**Goal 1:**
According to the passage on modern design, who introduced furniture made of pressed cardboard during the post-modern era?
**Goal 2:**
Write what follows the passage on modern and post-modern design, picking up after its final sentence.

**Selected text:**
********************
To embrace modern design is to embrace a belief system that one should not be shackled by the past. After the Bauhaus impact that spanned the middle century, there was a backlash to the austerity and “post-modern” emerged (an unfortunate moniker, says Gerhardt Knodel, Director of Academy of Art at Cranbrook. “The name left us with no place to go.”).
Only in retrospect can we see patterns and trends, and the post-modern era, from the 1950s through the late 80s, brought fresh materials and personality, say its proponents, or, from the critics’ point of view, flamboyant ornamentation and kitsch. The post-modern era saw famed architect Frank O. Gehry introduce furniture of pressed cardboard, and Ettore Sottsass start the Memphis Movement. Philip Johnson’s glass house fulfilled the modern manifesto, but his phallic AT&T building in New York City with the Chippendale adornment did not.
But once you strip everything to its pure design, do you have anywhere to go? Isn’t one shackled to the traditions of modern when only Le Courbousier’s chaise or the Eames' chair will satisfy as “pure design”? And does pure design mean being void of personal preference, individuality, and any sort of meaning?
********************
Data entries
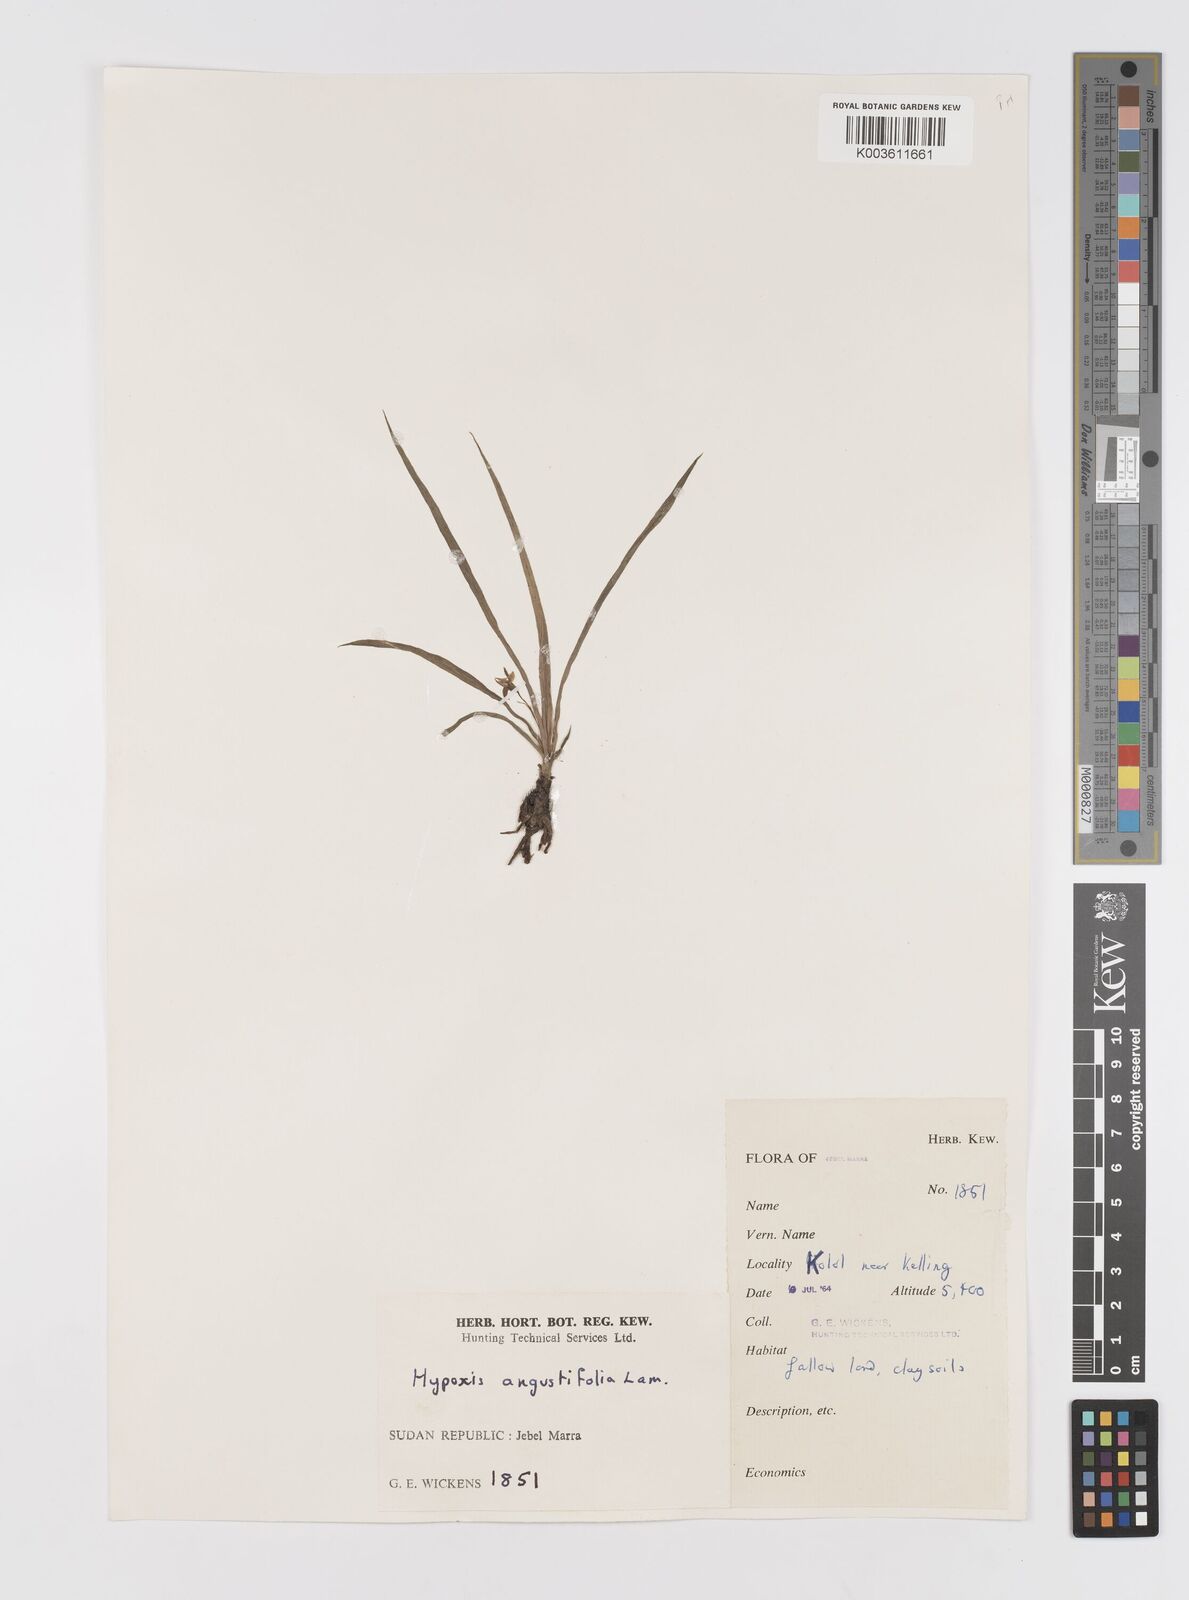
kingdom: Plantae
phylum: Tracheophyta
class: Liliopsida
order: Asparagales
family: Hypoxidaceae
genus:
********************
**Final answer 1:**
Frank O. Gehry

**Final answer 2:**
Fortunately, these debates are left to art-historians. The rest of us are free to enjoy the new works of young designers like Jasper Morrison, the brothers Bouroullec and Campana, Karim Rashid or Dutch Designer Peter Traag. Each designer enjoys the freedom of a technological era that allows materials to seemingly defy the laws of physics and still marry art and function. The Brazillian Campana brothers originally handcrafted Edra’s Jenette chair in wood – and then redesigned it in injected-molded polyurethane with a back of hundreds of PVC “reeds.” Within the reeds is actually a stainless steel back – providing surprising comfort. Plastics in general have been the medium of choice for many designers – because of its workability. Vernor Panton’s chair from the 50s was reintroduced by Vitra this year, and Kartell figured out how to make Philippe Starke’s Lucite Louis Ghost chair from a single mold! (No unsightly screws to hold the chair legs to the seat a la Lucite designs in mid-century.)
American appreciation for modern is buoyed by exposure to modern. “While there typically isn’t an abundance of modern architecture outside of metro areas,” says Professor Burton, “there is now awareness to modern via the media.” New hotels like the Wynn in Las Vegas or the W in major cities do much to advance modern. But art museums in Chattanooga and Roanoke, the accessible designs at Target, and high-styled technology by Apple do more to influence American culture than we might think. Designers and manufacturers have had the opportunity to distill the post modern era’s good and interesting designs to create refreshing pieces with a hint of familiarity. In 20 years it will be interesting to see what this current period of contemporary revival will be called.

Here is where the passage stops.